Task material section start

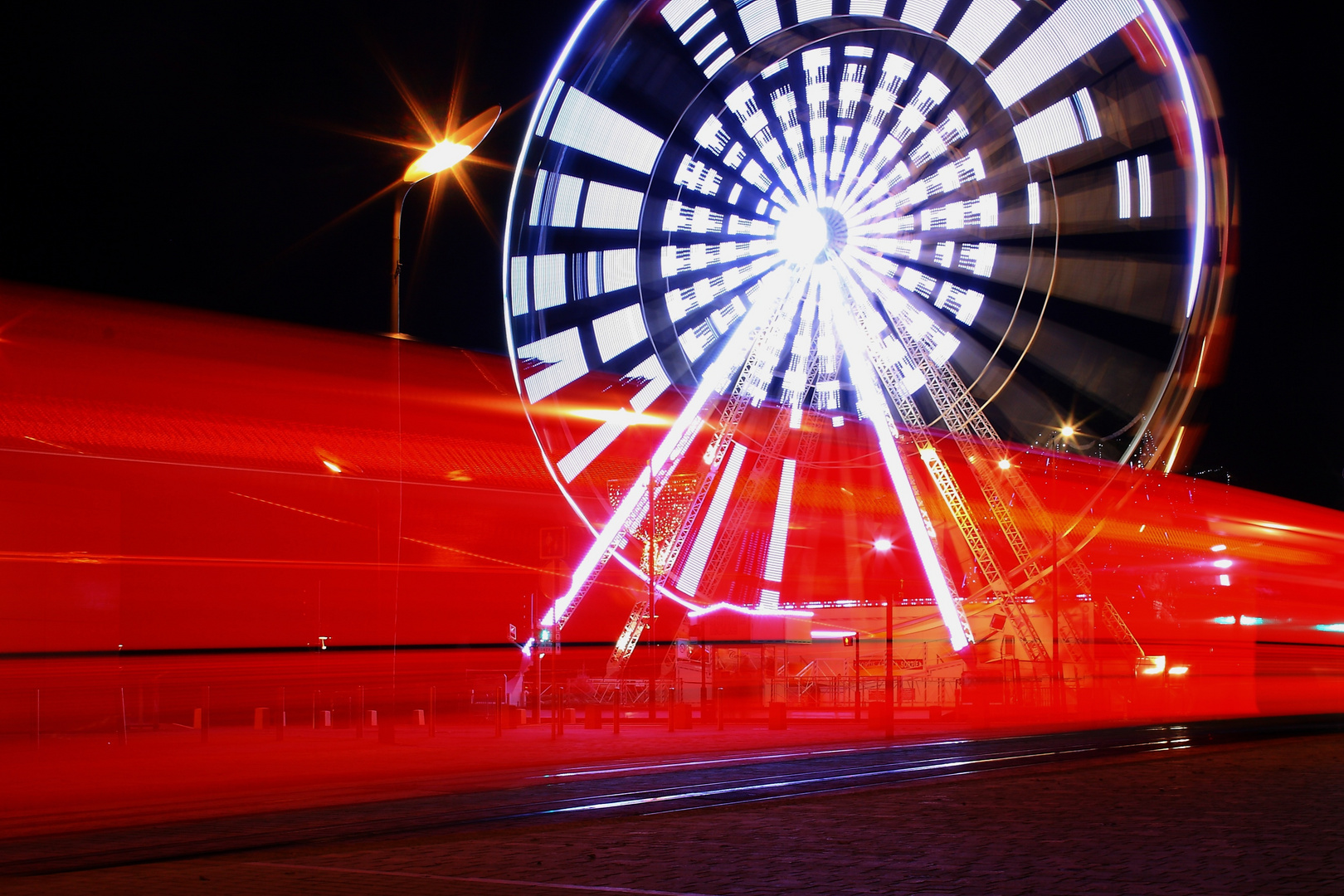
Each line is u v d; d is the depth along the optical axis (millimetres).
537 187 30875
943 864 10289
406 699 39906
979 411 32188
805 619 43125
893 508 37312
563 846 11562
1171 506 43219
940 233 33250
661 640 47531
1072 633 38812
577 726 34094
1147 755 21000
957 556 32438
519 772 20016
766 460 32469
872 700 31859
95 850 11828
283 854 11414
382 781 18672
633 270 31875
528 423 30531
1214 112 29375
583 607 46344
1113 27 30562
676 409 32188
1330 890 8906
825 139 33750
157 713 33625
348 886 9508
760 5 33250
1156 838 11570
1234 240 29625
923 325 32781
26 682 30250
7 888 9664
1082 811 13672
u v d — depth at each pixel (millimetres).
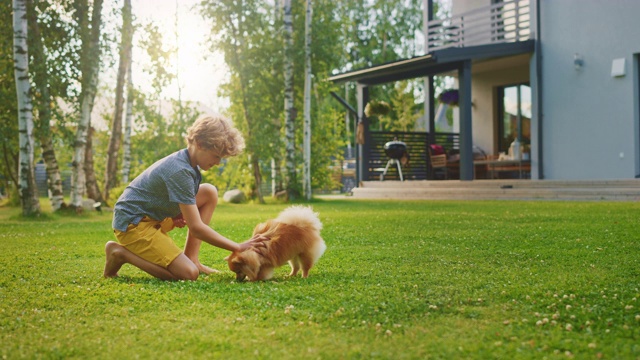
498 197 13906
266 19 16641
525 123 17344
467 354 2164
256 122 15734
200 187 4453
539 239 5863
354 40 33594
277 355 2176
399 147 17578
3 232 7848
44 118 11445
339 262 4656
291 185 16109
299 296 3256
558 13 14867
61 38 11773
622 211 8945
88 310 2984
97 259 5117
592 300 3037
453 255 4918
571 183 13227
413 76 16156
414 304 2998
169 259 3955
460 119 14906
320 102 20109
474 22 18125
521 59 16109
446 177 17984
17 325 2695
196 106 15656
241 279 3938
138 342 2385
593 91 14250
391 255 4977
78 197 11758
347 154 35312
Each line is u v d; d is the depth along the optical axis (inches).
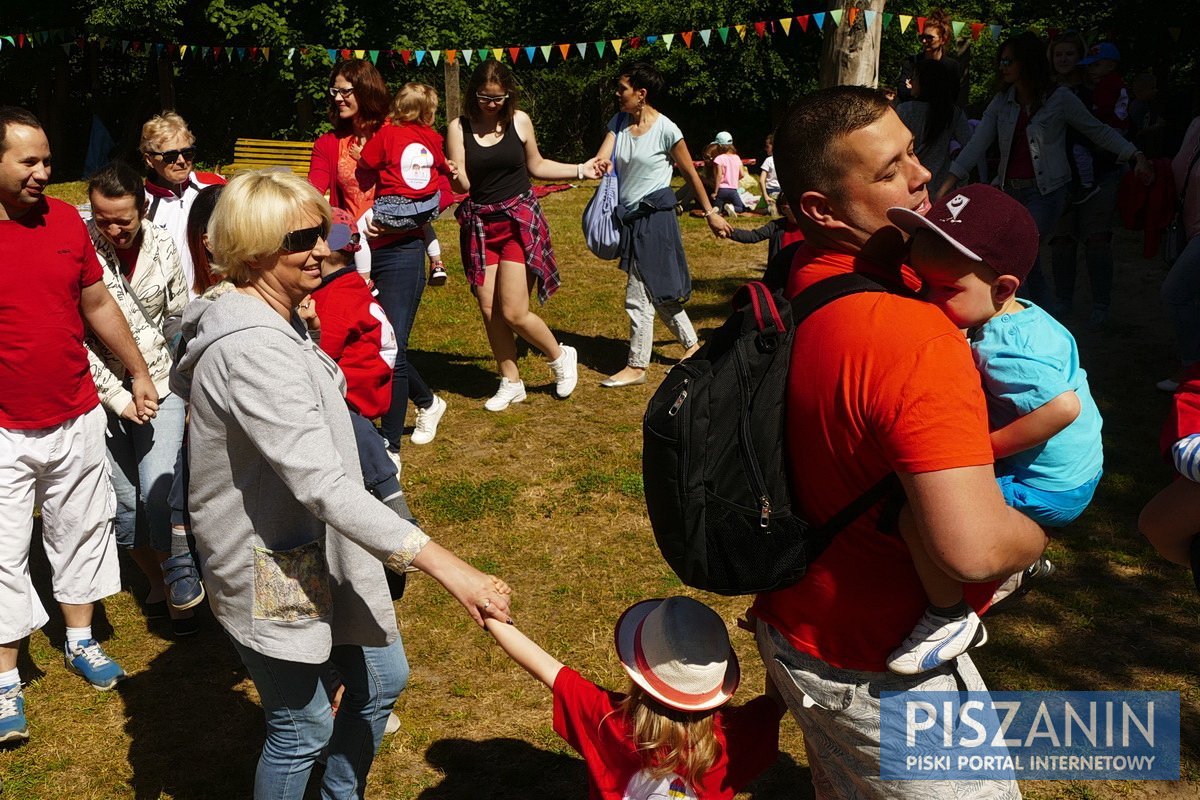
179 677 162.2
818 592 87.4
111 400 157.2
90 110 920.3
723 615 173.9
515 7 1056.2
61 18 837.8
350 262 140.6
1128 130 399.9
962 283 82.1
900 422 76.2
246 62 910.4
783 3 943.7
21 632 145.3
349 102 233.1
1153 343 300.2
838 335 80.0
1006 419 89.9
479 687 156.9
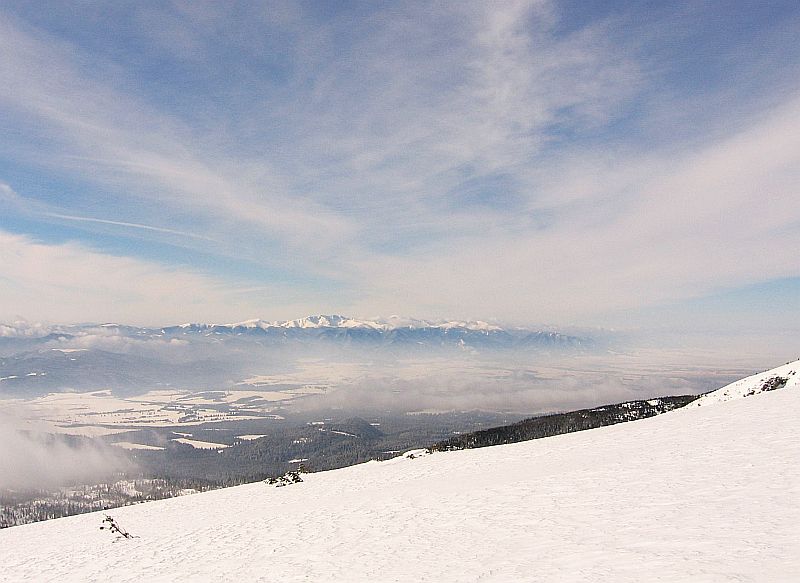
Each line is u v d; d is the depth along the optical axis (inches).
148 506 1723.7
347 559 610.5
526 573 426.3
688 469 714.2
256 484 1950.1
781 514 455.2
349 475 1708.9
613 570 391.9
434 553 555.5
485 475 1082.1
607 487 703.1
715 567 359.3
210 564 733.9
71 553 1044.5
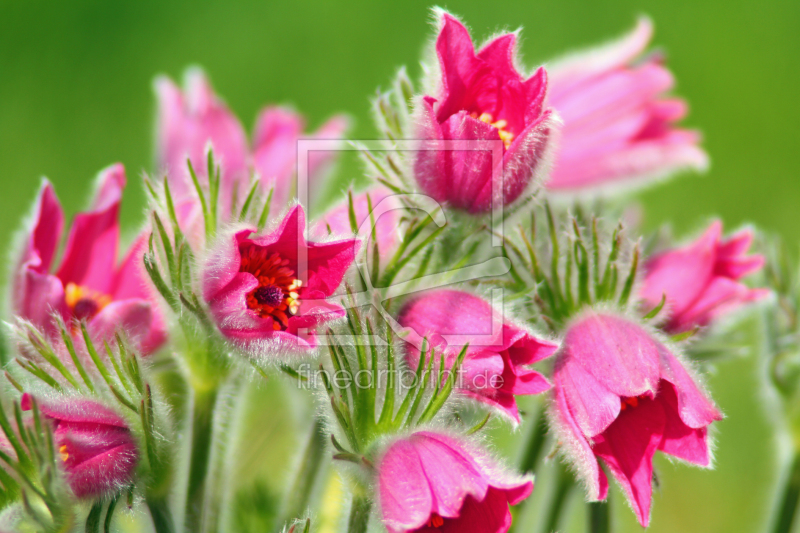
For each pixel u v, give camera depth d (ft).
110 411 2.36
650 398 2.41
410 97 2.46
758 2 6.75
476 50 2.44
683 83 6.07
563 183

Task material section end

What needs to be done –
Repeat all entries exactly, pictures excluded.

Answer to the exercise –
Each line is u v d; d is the depth along the optical axis (millimetres).
537 187 30875
943 864 10289
406 699 39906
979 411 32188
805 619 43125
893 508 37312
563 846 11562
1171 506 43219
940 233 33250
661 640 47531
1072 633 38812
577 726 34094
1147 755 21000
957 556 32438
519 772 20016
766 460 32469
872 700 31859
95 850 11828
283 854 11414
382 781 18672
633 270 31875
528 423 30531
1214 112 29375
583 607 46344
1113 27 30562
676 409 32188
1330 890 8906
825 139 33750
157 713 33625
348 886 9508
760 5 33250
1156 838 11570
1234 240 29625
923 325 32781
26 682 30250
7 888 9664
1082 811 13672
u v d — depth at each pixel (millimetres).
498 197 13906
266 19 16641
525 123 17344
467 354 2164
256 122 15734
200 187 4453
539 239 5863
354 40 33594
277 355 2176
399 147 17578
3 232 7848
44 118 11445
339 262 4656
291 185 16109
299 296 3256
558 13 14867
61 38 11773
622 211 8945
88 310 2984
97 259 5117
592 300 3037
453 255 4918
571 183 13227
413 76 16156
414 304 2998
169 259 3955
460 119 14906
320 102 20109
474 22 18125
521 59 16109
446 177 17984
17 325 2695
196 106 15656
241 279 3938
138 342 2385
593 91 14250
391 255 4977
78 197 11758
347 154 35312
Each line is u v d; d is the depth along the optical axis (inches).
179 677 162.2
818 592 87.4
111 400 157.2
90 110 920.3
723 615 173.9
515 7 1056.2
61 18 837.8
350 262 140.6
1128 130 399.9
962 283 82.1
900 422 76.2
246 62 910.4
783 3 943.7
21 632 145.3
349 102 233.1
1153 343 300.2
838 335 80.0
1006 419 89.9
479 687 156.9
Each line is u v d; d is the depth along the optical axis (inches).
148 506 1723.7
347 559 610.5
526 573 426.3
688 469 714.2
256 484 1950.1
781 514 455.2
349 475 1708.9
613 570 391.9
434 553 555.5
485 475 1082.1
607 487 703.1
715 567 359.3
210 564 733.9
71 553 1044.5
For each pixel u v, give camera depth d (ft).
110 411 2.36
650 398 2.41
410 97 2.46
758 2 6.75
476 50 2.44
683 83 6.07
563 183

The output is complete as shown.